Im Zuge des Verfahrens sei ein Einkommensteuerbescheid aus dem Jahr 2009 vorgelegt worden, wobei der Gesamtbetrag der Einkünfte EUR 5.270,87 betragen habe. Die Steuerberaterin habe erklärt, dass der Beschwerdeführer im Jahr 2010 einen vorläufigen Gewinn von EUR 16.685,39 erzielt habe. Laut nachgereichtem Einkommensteuerbescheid habe das Einkommen im Jahr 2010 EUR 11.906,40 betragen. Daraus errechne sich nach Abzug der Steuer ein monatliches Durchschnittseinkommen von lediglich EUR 937,38.

Der Arbeitsleistung des Beschwerdeführers sei ausschließlich ein persönliches Interesse zuzumessen und es sei eine ökonomische Gesamtbedeutung nicht gegeben. Ein zusätzlicher Impuls für die Wirtschaft sei nicht zu erwarten.
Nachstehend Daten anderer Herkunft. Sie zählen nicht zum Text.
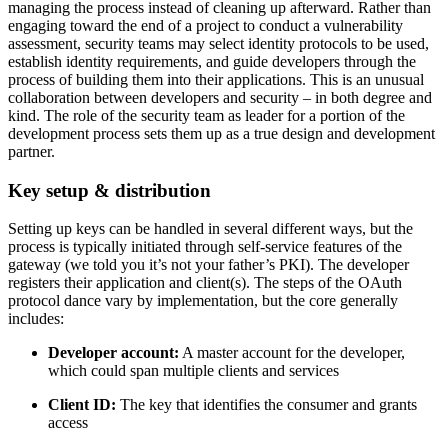
managing the process instead of cleaning up afterward. Rather than
engaging toward the end of a project to conduct a vulnerability
assessment, security teams may select identity protocols to be used,
establish identity requirements, and guide developers through the
process of building them into their applications. This is an unusual
collaboration between developers and security – in both degree and
kind. The role of the security team as leader for a portion of the
development process sets them up as a true design and development
partner.
Key setup & distribution
Setting up keys can be handled in several different ways, but the
process is typically initiated through self-service features of the
gateway (we told you it’s not your father’s PKI). The developer
registers their application and client(s). The steps of the OAuth
protocol dance vary by implementation, but the core generally
includes:
Developer account:
A master account for the developer,
which could span multiple clients and services
Client ID:
The key that identifies the consumer and grants
access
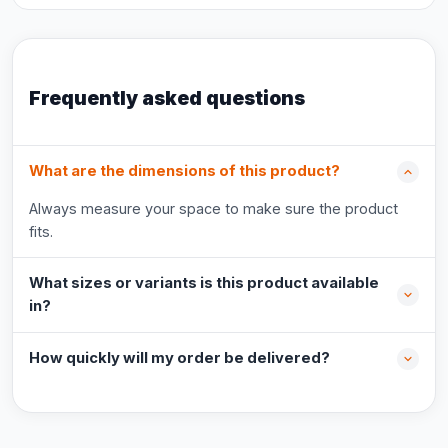
Frequently asked questions
What are the dimensions of this product?
Always measure your space to make sure the product
fits.
What sizes or variants is this product available
in?
How quickly will my order be delivered?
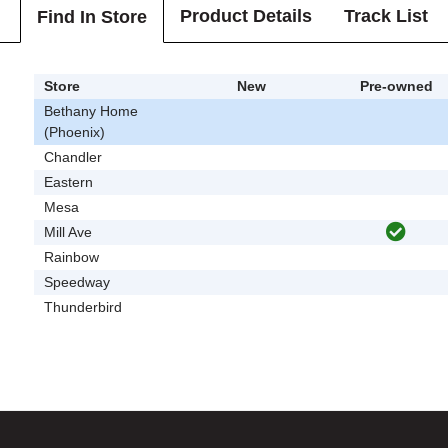
Product Details
Track List
Find In Store
Store
New
Pre-owned
Bethany Home
(Phoenix)
Chandler
Eastern
Mesa
Mill Ave
Rainbow
Speedway
Thunderbird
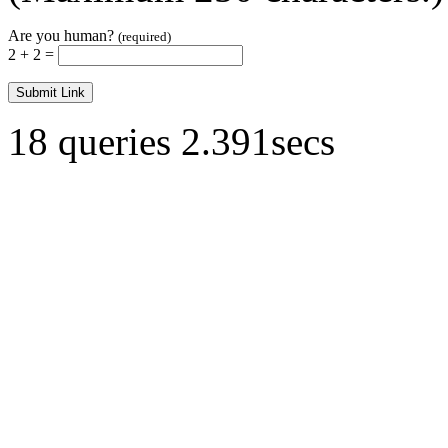
Are you human?
(required)
2 + 2 =
18 queries 2.391secs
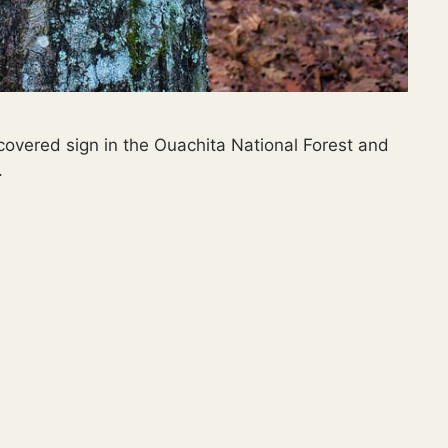
-covered sign in the Ouachita National Forest and
.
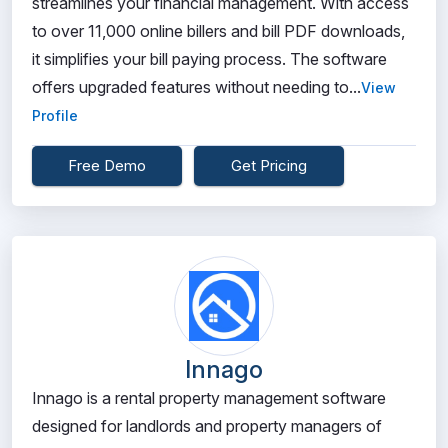
streamlines your financial management. With access
to over 11,000 online billers and bill PDF downloads,
it simplifies your bill paying process. The software
offers upgraded features without needing to...
View
Profile
Free Demo
Get Pricing
Innago
Innago is a rental property management software
designed for landlords and property managers of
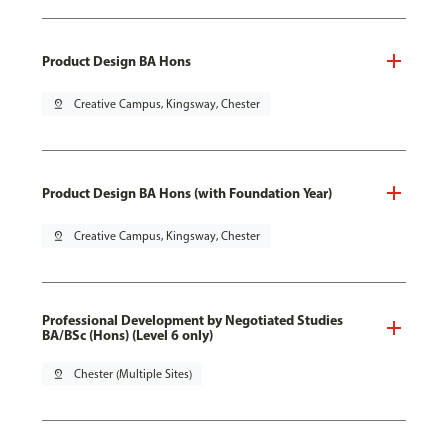
Product Design BA Hons
pin_drop
Creative Campus, Kingsway, Chester
Product Design BA Hons (with Foundation Year)
pin_drop
Creative Campus, Kingsway, Chester
Professional Development by Negotiated Studies
BA/BSc (Hons) (Level 6 only)
pin_drop
Chester (Multiple Sites)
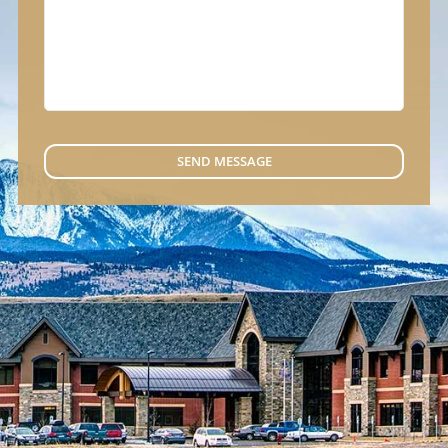
SEND MESSAGE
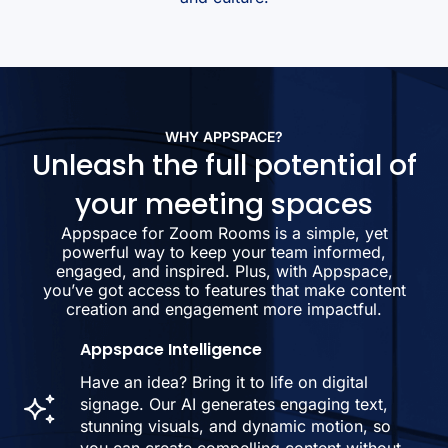
WHY APPSPACE?
Unleash the full potential of
your meeting spaces
Appspace for Zoom Rooms is a simple, yet
powerful way to keep your team informed,
engaged, and inspired. Plus, with Appspace,
you’ve got access to features that make content
creation and engagement more impactful.
Appspace Intelligence
Have an idea? Bring it to life on digital
signage. Our AI generates engaging text,
stunning visuals, and dynamic motion, so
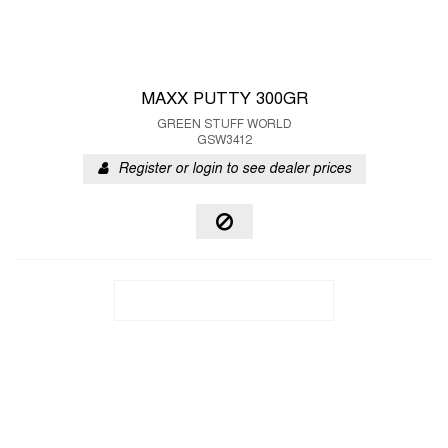
MAXX PUTTY 300GR
GREEN STUFF WORLD
GSW3412
Register or login to see dealer prices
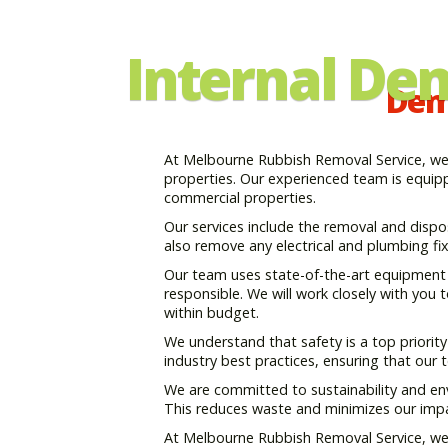
Internal De
Demo
At Melbourne Rubbish Removal Service, we p
properties. Our experienced team is equippe
commercial properties.
Our services include the removal and disposal
also remove any electrical and plumbing fixt
Our team uses state-of-the-art equipment a
responsible. We will work closely with you
within budget.
We understand that safety is a top priorit
industry best practices, ensuring that our
We are committed to sustainability and env
This reduces waste and minimizes our imp
At Melbourne Rubbish Removal Service, we ar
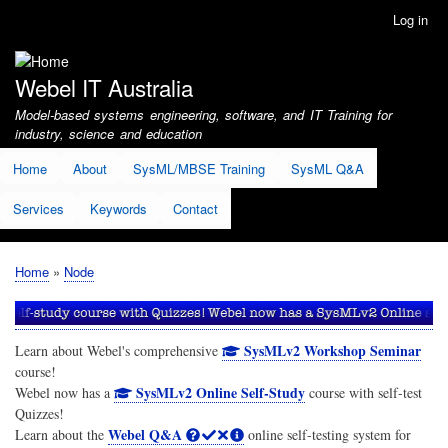
Skip
Log in
User
to
account
main
menu
content
Webel IT Australia
Model-based systems engineering, software, and IT Training for
industry, science and education
Home
About
SysML/MBSE Training
SysML Q&A
Services
Keywords
Contact
Home
Node
Breadcrumb
SysMLv2 Workshop Seminar
Learn about Webel's comprehensive
course!
SysMLv2 Online Self-Study
Webel now has a
course with self-test
Quizzes!
Webel Q&A
Learn about the
online self-testing system for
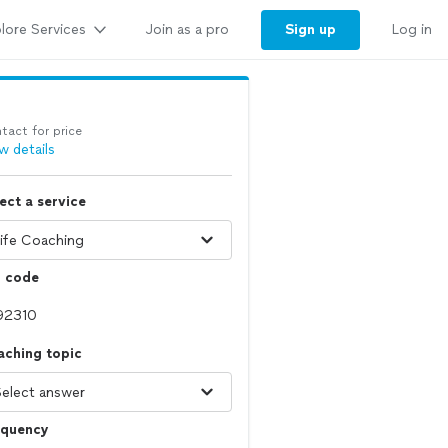
lore Services
Sign up
Join as a pro
Log in
tact for price
w details
ect a service
p code
aching topic
equency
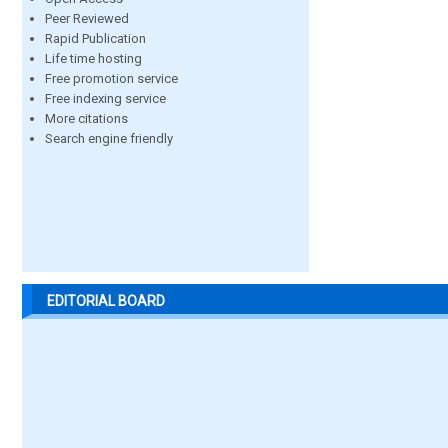
Peer Reviewed
Rapid Publication
Life time hosting
Free promotion service
Free indexing service
More citations
Search engine friendly
EDITORIAL BOARD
Somit sei der Beschwerdeführer nicht als selbständige Schlüsselkraft gemäß § 24 AuslBG "zu verifizieren".

Der Verwaltungsgerichtshof hat über die gegen diesen Bescheid erhobene Beschwerde nach Aktenvorlage seitens der belangten Behörde erwogen:

Eingangs ist festzuhalten, dass angesichts der Zustellung des angefochtenen Bescheides im Februar 2012 die Bestimmungen des NAG in der Fassung BGBl. I Nr. 112/2011 anzuwenden sind.

Gemäß § 41 Abs. 2 Z 4 NAG kann Drittstaatsangehörigen ein Aufenthaltstitel "Rot-Weiß-Rot - Karte" erteilt werden, wenn sie die Voraussetzungen des ersten Teiles des NAG erfüllen und ein Gutachten der Landesgeschäftsstelle des Arbeitsmarktservice gemäß § 24 AuslBG vorliegt.

§ 24 AuslBG lautet in der maßgeblichen Fassung BGBl. I Nr. 101/2005:

"Die nach der beabsichtigten Niederlassung der selbständigen Schlüsselkraft zuständige Landesgeschäftsstelle des Arbeitsmarktservice hat binnen drei Wochen das im Rahmen des fremdenrechtlichen Zulassungsverfahrens gemäß § 41 NAG erforderliche Gutachten über den gesamtwirtschaftlichen Nutzen der Erwerbstätigkeit, insbesondere hinsichtlich des damit verbunden(en) Transfers von Investitionskapital und/oder der Schaffung und Sicherung von Arbeitsplätzen zu erstellen. Vor der Erstellung dieses Gutachtens ist das Landesdirektorium anzuhören."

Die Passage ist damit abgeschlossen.